How you answer that question could determine whether magazines will: a) have a future, or b) face certain extinction.

When the American Society of Magazine Editors gave the Conde Nast weekly a light wrist slap for not following a technical rule on single-sponsor issues there was some debate over whether the trade group went far enough. What should have been asked is why the magazine industry would use an archaic rulebook to stifle innovation at a time when marketers are aggressively investing in alternative options and demanding more from traditional media platforms.

That's not to say magazines should bend to advertiser requests, nor would I ever suggest a publisher do anything to endanger its bond with its audience. When that happens, everyone loses from the reader to the publisher to the advertiser. Editors, to quote Rance Crain, are the gatekeepers of the reader relationship.

But we really need to define the difference between things that make us uncomfortable because they're different and things that actually betray a reader's trust by allowing an advertiser to influence editorial coverage.

ASME went easy on The New Yorker precisely because it found no evidence of advertiser influence. It was upset that the magazine didn't publish a note from its editor or publisher explaining that Target was the sole sponsor but did not have a hand in content.

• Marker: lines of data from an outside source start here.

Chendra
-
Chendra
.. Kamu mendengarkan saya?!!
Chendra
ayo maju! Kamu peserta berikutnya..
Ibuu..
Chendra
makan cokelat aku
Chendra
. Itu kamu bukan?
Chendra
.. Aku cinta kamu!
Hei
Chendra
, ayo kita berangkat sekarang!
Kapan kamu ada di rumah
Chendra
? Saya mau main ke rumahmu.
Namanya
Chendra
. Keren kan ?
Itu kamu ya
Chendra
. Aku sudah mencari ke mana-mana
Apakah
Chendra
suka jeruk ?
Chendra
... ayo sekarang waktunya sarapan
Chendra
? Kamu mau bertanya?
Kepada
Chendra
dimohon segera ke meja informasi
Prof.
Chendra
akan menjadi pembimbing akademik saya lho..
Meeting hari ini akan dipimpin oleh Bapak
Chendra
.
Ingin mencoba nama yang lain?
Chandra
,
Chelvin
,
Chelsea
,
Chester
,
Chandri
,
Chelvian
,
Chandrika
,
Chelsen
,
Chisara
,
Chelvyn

No other medium has to deal with such guidelines or threats. They answer to their audiences. When Chevy bought up all the spots on "The Tonight Show" last week, no one said Jay Leno should be ineligible for an Emmy.

Listen, anyone who believes David Remnick would allow his magazine's editorial integrity to be compromised has never met the man. If you have, no more words need to be spent in his defense. Here's a few anyway: He's a talented and scrupulous journalist, and The New Yorker is arguably the best magazine being published today.

Along with some very engaging Target ads that took the form of colorful illustrations, the Aug. 22 issue featured a 12,000-word story by Peter Boyer on Billy and Franklin Graham, an Adam Gopnik essay on French culture and a profile by Dan Halpern of Kinky Friedman's colorful and unlikely run for governor of Texas. In other words, it was filled with exactly the kind of high-quality, independent, long-form journalism for which the magazine is known, and for which it often wins ASME awards.

Running ads that recognize and nod to the context of the content in which they appear is smart, as is sole sponsorship. It was a neat way for Target to stand out and a smart way for one magazine to respond to pressure to play in the branded-entertainment world without compromising its editorial integrity. I wish I had as much faith in a lot of other publications to protect that line.

ASME, which is reworking its guidelines, has come under increasing fire in the last year, particularly as new categories of magazines have cropped up that rely on new-twist content and business models. Hearst chief Cathie Black last year labeled ASME's rules "irrelevant" to magazines such as her Shop Etc.

Editors and publishers do need to be vigilant about protecting their readers' interests at a time when many advertisers are out to advance their own, sometimes at the expense of audiences. But magazine executives also need to react to changes in the media landscape that make it necessary to innovate and find new ways of doing business. Or they won't be in business.